Source:

This photo of playful zebras was awarded to Cherise Acker-Cooper for her work with the Endangered Wildlife Trust (EWT). Cooper run’s EWT’s threatened amphibian programme which involves training specialist frog guides, who also serve as local environmental champions. The 40-year-old Amanzimtoti resident is also involved in recruiting people from elsewhere in eThekwini and beyond to train them in conservation related skills, including clearing alien invasive plants, and occupational health and safety. Getting rid of alien plants is an ongoing task and as a useful spin-off creates jobs. Click here to read the Game Changer profile of Cherise-Acker Cooper.
This sunset photo of a giraffe was awarded to Thabo Madlala, an Endangered Wildlife Trust Eco Ranger. Our national bird, the blue crane, and other other African cranes are under threat because of habitat loss, poisonings and powerline collision and if these beautiful birds are to have a future it will be thanks to men like Thabo Madlala. Madlala operates in between Underberg, Swartberg, Franklin, Kokstad and Matatiele, engaging with farmers to encourage them to eradicate alien plants that encroach on the cranes’ habitat. But like charity, conservation begins at home, and Madlala is also doing his bit for nature in the Mqatsheni communal area, north of Himeville, that he hails from. He recently started a hiking club in Mqatsheni and has trained rock art guides to lead hikes and offer homestays for tourists. Click here to read the Game Changer profile of Thabo Madlala.

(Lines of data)
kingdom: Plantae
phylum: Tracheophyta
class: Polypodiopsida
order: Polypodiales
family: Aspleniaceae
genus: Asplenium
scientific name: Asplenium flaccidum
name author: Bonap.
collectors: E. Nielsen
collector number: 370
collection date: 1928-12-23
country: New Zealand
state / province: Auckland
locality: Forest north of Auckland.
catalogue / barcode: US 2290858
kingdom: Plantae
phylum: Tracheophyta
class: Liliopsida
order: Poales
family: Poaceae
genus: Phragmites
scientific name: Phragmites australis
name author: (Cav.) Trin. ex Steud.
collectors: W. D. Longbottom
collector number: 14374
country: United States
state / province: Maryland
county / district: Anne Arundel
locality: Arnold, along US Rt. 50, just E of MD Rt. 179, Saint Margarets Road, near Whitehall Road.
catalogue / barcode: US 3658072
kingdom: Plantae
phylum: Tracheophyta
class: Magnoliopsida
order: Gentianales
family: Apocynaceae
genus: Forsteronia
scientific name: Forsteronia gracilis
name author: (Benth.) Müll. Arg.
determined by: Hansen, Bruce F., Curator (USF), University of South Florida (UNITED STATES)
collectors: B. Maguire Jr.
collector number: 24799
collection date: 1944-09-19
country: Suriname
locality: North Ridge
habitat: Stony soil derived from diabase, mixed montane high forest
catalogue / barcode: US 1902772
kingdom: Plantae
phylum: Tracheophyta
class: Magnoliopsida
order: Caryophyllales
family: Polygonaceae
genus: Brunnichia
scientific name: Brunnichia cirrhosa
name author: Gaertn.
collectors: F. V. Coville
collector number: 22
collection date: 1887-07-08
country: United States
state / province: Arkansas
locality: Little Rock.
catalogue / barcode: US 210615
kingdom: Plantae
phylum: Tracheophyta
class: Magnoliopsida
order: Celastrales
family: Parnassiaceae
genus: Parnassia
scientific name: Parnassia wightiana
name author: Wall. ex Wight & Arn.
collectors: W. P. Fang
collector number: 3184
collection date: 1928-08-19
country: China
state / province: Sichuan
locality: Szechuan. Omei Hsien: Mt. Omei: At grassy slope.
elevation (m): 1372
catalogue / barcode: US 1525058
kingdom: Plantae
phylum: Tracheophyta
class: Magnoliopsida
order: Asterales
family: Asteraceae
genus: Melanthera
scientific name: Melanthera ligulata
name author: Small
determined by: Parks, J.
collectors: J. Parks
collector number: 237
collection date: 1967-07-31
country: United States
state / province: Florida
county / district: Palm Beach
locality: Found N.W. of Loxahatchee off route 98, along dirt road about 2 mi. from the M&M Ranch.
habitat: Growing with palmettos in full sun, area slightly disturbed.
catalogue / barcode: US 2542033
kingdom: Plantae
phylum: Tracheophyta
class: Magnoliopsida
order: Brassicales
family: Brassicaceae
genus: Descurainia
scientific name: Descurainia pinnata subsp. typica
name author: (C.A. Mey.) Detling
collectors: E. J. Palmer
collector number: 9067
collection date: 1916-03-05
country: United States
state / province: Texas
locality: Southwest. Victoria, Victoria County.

Work to complete: Set down the passage on the two conservation award winners word for word, in full. None of the items are needed for this work.

Response:
This photo of playful zebras was awarded to Cherise Acker-Cooper for her work with the Endangered Wildlife Trust (EWT). Cooper run’s EWT’s threatened amphibian programme which involves training specialist frog guides, who also serve as local environmental champions. The 40-year-old Amanzimtoti resident is also involved in recruiting people from elsewhere in eThekwini and beyond to train them in conservation related skills, including clearing alien invasive plants, and occupational health and safety. Getting rid of alien plants is an ongoing task and as a useful spin-off creates jobs. Click here to read the Game Changer profile of Cherise-Acker Cooper.
This sunset photo of a giraffe was awarded to Thabo Madlala, an Endangered Wildlife Trust Eco Ranger. Our national bird, the blue crane, and other other African cranes are under threat because of habitat loss, poisonings and powerline collision and if these beautiful birds are to have a future it will be thanks to men like Thabo Madlala. Madlala operates in between Underberg, Swartberg, Franklin, Kokstad and Matatiele, engaging with farmers to encourage them to eradicate alien plants that encroach on the cranes’ habitat. But like charity, conservation begins at home, and Madlala is also doing his bit for nature in the Mqatsheni communal area, north of Himeville, that he hails from. He recently started a hiking club in Mqatsheni and has trained rock art guides to lead hikes and offer homestays for tourists. Click here to read the Game Changer profile of Thabo Madlala.